## What this task involves
Every record below is to be retyped exactly, with the pictures left out.
---------------
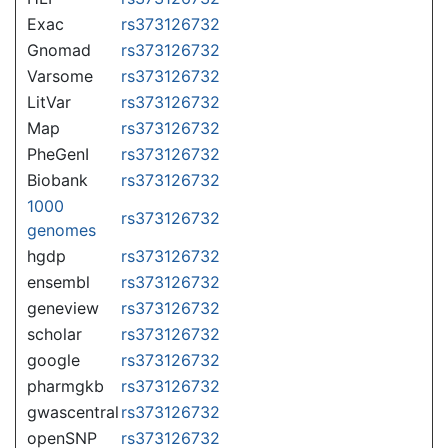
Exac
rs373126732
Gnomad
rs373126732
Varsome
rs373126732
LitVar
rs373126732
Map
rs373126732
PheGenI
rs373126732
Biobank
rs373126732
1000
rs373126732
genomes
hgdp
rs373126732
ensembl
rs373126732
geneview
rs373126732
scholar
rs373126732
google
rs373126732
pharmgkb
rs373126732
gwascentral
rs373126732
openSNP
rs373126732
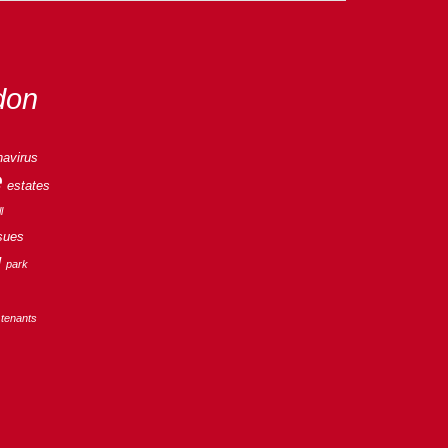
don
navirus
e
estates
l
sues
g
park
tenants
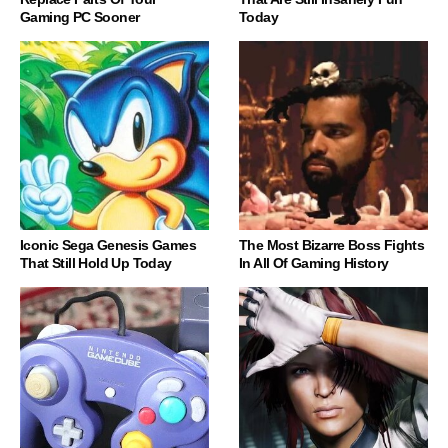
Gaming PC Sooner
Today
Iconic Sega Genesis Games
The Most Bizarre Boss Fights
That Still Hold Up Today
In All Of Gaming History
---------------
## Solution
Exac
rs373126732
Gnomad
rs373126732
Varsome
rs373126732
LitVar
rs373126732
Map
rs373126732
PheGenI
rs373126732
Biobank
rs373126732
1000
rs373126732
genomes
hgdp
rs373126732
ensembl
rs373126732
geneview
rs373126732
scholar
rs373126732
google
rs373126732
pharmgkb
rs373126732
gwascentral
rs373126732
openSNP
rs373126732
don
navirus
e
estates
l
sues
g
park
tenants
Gaming PC Sooner
Today
Iconic Sega Genesis Games
The Most Bizarre Boss Fights
That Still Hold Up Today
In All Of Gaming History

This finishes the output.